De Wet werk en zekerheid (Wwz) bracht de ketenregeling vanaf 1 juli 2015 terug van een periode van 3 jaar naar 2 jaar. De achterliggende gedachte was dat werknemers daardoor sneller een vast contract zouden krijgen.
De wetgever stelt nu dat de huidige termijn van 2 jaar voor werkgevers en werknemers als knellend wordt ervaren. De verruiming van de ketenregeling moet nu voorkomen dat een werknemer onnodig zijn baan verliest omdat de werkgever geen vast contract wil aangaan. Dit maakt dat we per 1 januari 2020 teruggaan naar een termijn van 3 jaar.
De aanpassing leidt tot een langere flexibiliteit voor werkgevers: het ontstaan van een vast contract wordt met 1 jaar ‘uitgesteld’. Daar staat tegenover dat de 7*8*8 regel niet meer helpt om de transitievergoeding te ‘omzeilen’. De transitievergoeding is namelijk vanaf dag 1 van toepassing op tijdelijke contracten.
Regels per 1 januari 2020
Een vast contract geldt bij een 4e opvolgend contract en/of als elkaar opvolgende contracten gezamenlijk een periode van 3 jaar overschrijden.

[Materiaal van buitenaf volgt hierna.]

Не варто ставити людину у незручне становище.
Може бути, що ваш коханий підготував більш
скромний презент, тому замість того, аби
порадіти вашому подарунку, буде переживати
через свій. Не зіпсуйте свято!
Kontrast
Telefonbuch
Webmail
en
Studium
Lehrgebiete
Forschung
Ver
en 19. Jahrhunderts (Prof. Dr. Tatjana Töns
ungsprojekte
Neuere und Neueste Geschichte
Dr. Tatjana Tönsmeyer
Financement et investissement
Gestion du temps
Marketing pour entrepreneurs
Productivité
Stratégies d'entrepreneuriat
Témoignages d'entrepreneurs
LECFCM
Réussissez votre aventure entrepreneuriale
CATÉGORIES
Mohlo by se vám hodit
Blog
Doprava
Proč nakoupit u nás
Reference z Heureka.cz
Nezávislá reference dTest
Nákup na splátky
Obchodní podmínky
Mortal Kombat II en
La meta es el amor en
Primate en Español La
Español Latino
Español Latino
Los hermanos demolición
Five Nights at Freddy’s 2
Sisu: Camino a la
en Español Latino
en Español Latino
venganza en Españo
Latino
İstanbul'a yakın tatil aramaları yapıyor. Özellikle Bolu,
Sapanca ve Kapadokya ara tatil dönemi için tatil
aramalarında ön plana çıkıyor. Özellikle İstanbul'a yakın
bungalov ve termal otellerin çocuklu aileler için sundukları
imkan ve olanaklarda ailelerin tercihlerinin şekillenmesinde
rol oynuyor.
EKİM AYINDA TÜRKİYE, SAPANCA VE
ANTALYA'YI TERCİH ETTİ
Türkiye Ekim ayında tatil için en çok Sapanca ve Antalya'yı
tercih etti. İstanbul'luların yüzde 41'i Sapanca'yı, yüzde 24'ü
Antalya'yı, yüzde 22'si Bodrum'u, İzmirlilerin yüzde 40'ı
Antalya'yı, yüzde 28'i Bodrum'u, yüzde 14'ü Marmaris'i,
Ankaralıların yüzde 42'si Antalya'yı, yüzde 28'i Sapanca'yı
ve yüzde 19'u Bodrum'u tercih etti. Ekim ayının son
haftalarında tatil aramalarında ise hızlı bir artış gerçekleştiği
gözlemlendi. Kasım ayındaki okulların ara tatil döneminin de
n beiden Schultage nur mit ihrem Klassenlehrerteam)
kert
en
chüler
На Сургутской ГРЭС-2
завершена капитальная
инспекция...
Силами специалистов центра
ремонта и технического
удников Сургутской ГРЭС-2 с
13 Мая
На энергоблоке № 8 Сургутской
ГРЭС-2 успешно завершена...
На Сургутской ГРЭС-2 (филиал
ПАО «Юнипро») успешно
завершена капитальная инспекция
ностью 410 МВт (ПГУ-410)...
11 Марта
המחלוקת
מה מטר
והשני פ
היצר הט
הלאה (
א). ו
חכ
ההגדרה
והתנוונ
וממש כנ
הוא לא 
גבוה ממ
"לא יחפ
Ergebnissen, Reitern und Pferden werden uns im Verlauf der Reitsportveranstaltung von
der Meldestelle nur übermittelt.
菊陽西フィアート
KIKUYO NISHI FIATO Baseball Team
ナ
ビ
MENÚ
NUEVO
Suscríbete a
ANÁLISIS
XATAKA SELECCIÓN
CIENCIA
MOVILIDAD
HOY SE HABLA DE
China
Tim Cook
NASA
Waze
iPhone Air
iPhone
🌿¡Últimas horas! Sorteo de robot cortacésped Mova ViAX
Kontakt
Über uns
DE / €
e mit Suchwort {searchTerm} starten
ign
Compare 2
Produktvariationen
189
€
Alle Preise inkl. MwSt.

De nieuwe regels voor de ketenregeling gaan in op 1 januari 2020 en hebben onmiddellijke werking. Dit betekent dat op een arbeidsovereenkomst die eindigt op of na 1 januari 2020 een ketenbepaling van 3 jaar van toepassing is, ook als de arbeidsovereenkomst is aangegaan voor 1 januari 2020.
Doorbreking keten
Om de keten van bepaalde tijd contracten te doorbreken, is tenminste een tussenpoos nodig van 6 maanden en een dag. Voor sommige functies, zoals de seizoenkracht in de horeca, wordt bij cao een verkorte tussenpoos van 3 maanden mogelijk gemaakt. Uitgangspunt hierbij is dat de functie maximaal 9 maanden per jaar kan worden uitgevoerd.
Voorbeelden
Voorbeeld 1:
Contract 1: 1 april 2018 t/m 30 september 2018 (6 maanden)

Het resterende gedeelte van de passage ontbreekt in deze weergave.